Council tax debts can be built up overtime and given the economic impact of coronavirus, it is likely that many families are behind on their obligations. Indeed, official figures have revealed that £3.6billion in council tax arrears were built up before the current pandemic even began.
“Meanwhile, concerns over the end of a similar ban on bailiff visits in England and Wales – which is still set to expire this Sunday – remain unaddressed.
“There is a real risk of a surge in bailiff action relating to council tax and other debts over the coming months, which poses both financial and public health risks.
“The government either needs to extend its ban on bailiff visits, or otherwise put in place urgent guidance to ensure people struggling with problem debt are protected from harm.”

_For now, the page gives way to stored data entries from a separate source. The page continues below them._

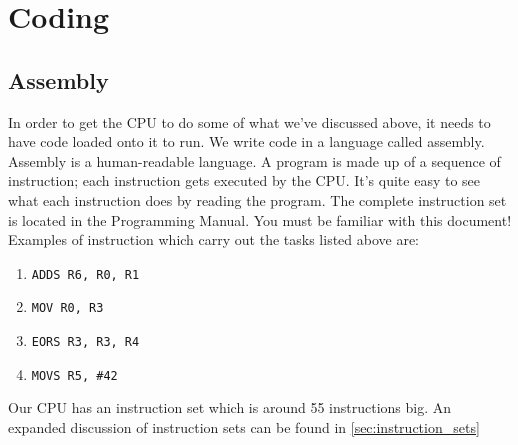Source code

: \chapter{Coding}

\section{Assembly}

In order to get the CPU to do some of what we've discussed above, it needs to have code loaded onto it to run. We write code in a language called assembly. Assembly is a human-readable language. A program is made up of a sequence of instruction; each instruction gets executed by the CPU. It's quite easy to see what each instruction does by reading the program.  The complete instruction set is located in the Programming Manual. You must be familiar with this document! Examples of instruction which carry out the tasks listed above are:
\begin{enumerate}
  \item \texttt{ADDS R6, R0, R1}
  \item \texttt{MOV R0, R3}
  \item \texttt{EORS R3, R3, R4}
  \item \texttt{MOVS R5, \#42}
\end{enumerate}

Our CPU has an instruction set which is around 55 instructions big. An expanded discussion of instruction sets can be found in \autoref{sec:instruction_sets}

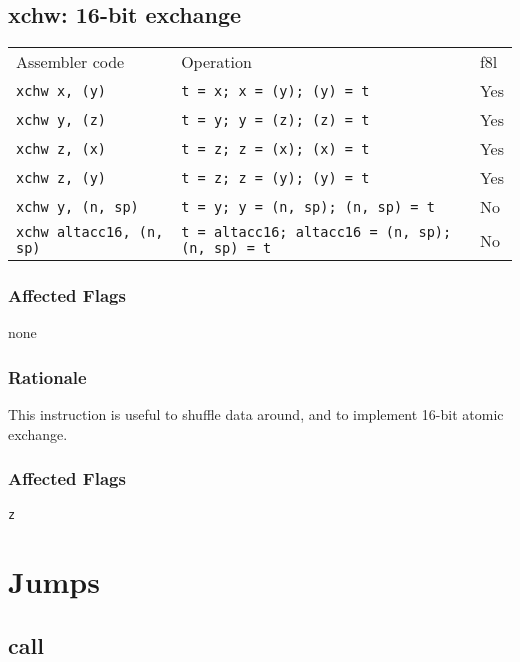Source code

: \documentclass{book}
\begin{document}
\subsection{xchw: 16-bit exchange}

\begin{tabular}{l l l}
Assembler code                  & Operation                                              & f8l \\
\texttt{xchw x, (y)}            & \texttt{t = x; x = (y); (y) = t}                       & Yes \\
\texttt{xchw y, (z)}            & \texttt{t = y; y = (z); (z) = t}                       & Yes \\
\texttt{xchw z, (x)}            & \texttt{t = z; z = (x); (x) = t}                       & Yes \\
\texttt{xchw z, (y)}            & \texttt{t = z; z = (y); (y) = t}                       & Yes \\
\texttt{xchw y, (n, sp)}        & \texttt{t = y; y = (n, sp); (n, sp) = t}               & No \\
\texttt{xchw altacc16, (n, sp)} & \texttt{t = altacc16; altacc16 = (n, sp); (n, sp) = t} & No \\
\end{tabular}

\subsubsection*{Affected Flags}

none

\subsubsection*{Rationale}

This instruction is useful to shuffle data around, and to implement 16-bit atomic exchange.


\subsubsection*{Affected Flags}

\texttt{z}


\section{Jumps}

\subsection{call}
\end{document}
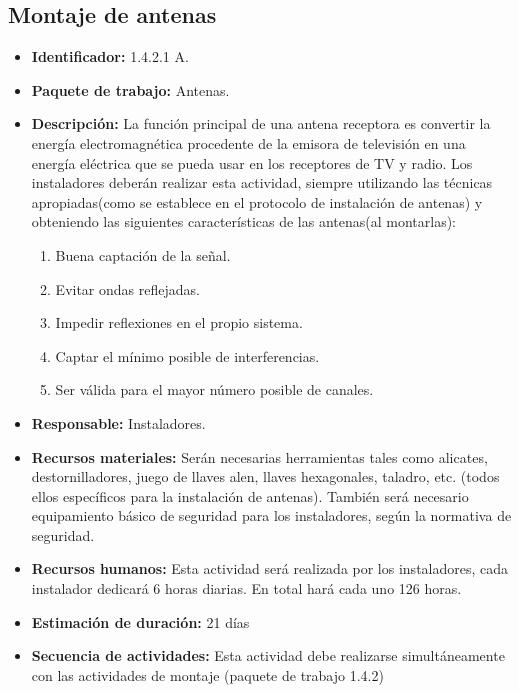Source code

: \subsection{Montaje de antenas}
\begin{itemize}
\item \textbf{Identificador: }1.4.2.1 A.
\item \textbf{Paquete de trabajo: }Antenas.
\item \textbf{Descripción: }La función principal de una antena receptora es convertir la energía electromagnética procedente de la emisora de televisión en una energía eléctrica que se pueda usar en los receptores de TV y radio. Los instaladores deberán realizar esta actividad, siempre utilizando las técnicas apropiadas(como se establece en el protocolo de instalación de antenas) y obteniendo las siguientes características de las antenas(al montarlas):
\begin{enumerate}
\item Buena captación de la señal.
\item Evitar ondas reflejadas.
\item Impedir reflexiones en el propio sistema.
\item Captar el mínimo posible de interferencias. 
\item Ser válida para el mayor número posible de canales.
\end{enumerate}
\item \textbf{Responsable: }Instaladores.
\item \textbf{Recursos materiales: }Serán necesarias herramientas tales como alicates, destornilladores, juego de llaves alen, llaves hexagonales, taladro, etc. (todos ellos específicos para la instalación de antenas). También será necesario equipamiento básico de seguridad para los instaladores, según la normativa de seguridad.
\item \textbf{Recursos humanos: }Esta actividad será realizada por los instaladores, cada instalador dedicará 6 horas diarias. En total hará cada uno 126 horas.
\item \textbf{Estimación de duración: }21 días
\item \textbf{Secuencia de actividades: }Esta actividad debe realizarse simultáneamente con las actividades de montaje (paquete de trabajo 1.4.2)
\end{itemize}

It should be noted that where council tax arrears are due, it may be possible to spread repayments over the course of 12 months instead of the usual 10 to reduce the burden.
Universal Credit claimants may be able to pay less in council tax, with the specifics depending on their circumstances and where they live.
The government detail that if claimants are eligible, their council tax bills could be reduced by up to 100 percent.
These discounts can be applied for regardless of whether the claimant owns their home, is renting, is unemployed or is working.
Further guidance and support on council tax can be sought from the government’s website along with other institutions such as the Money Advice Service and Citizens Advice.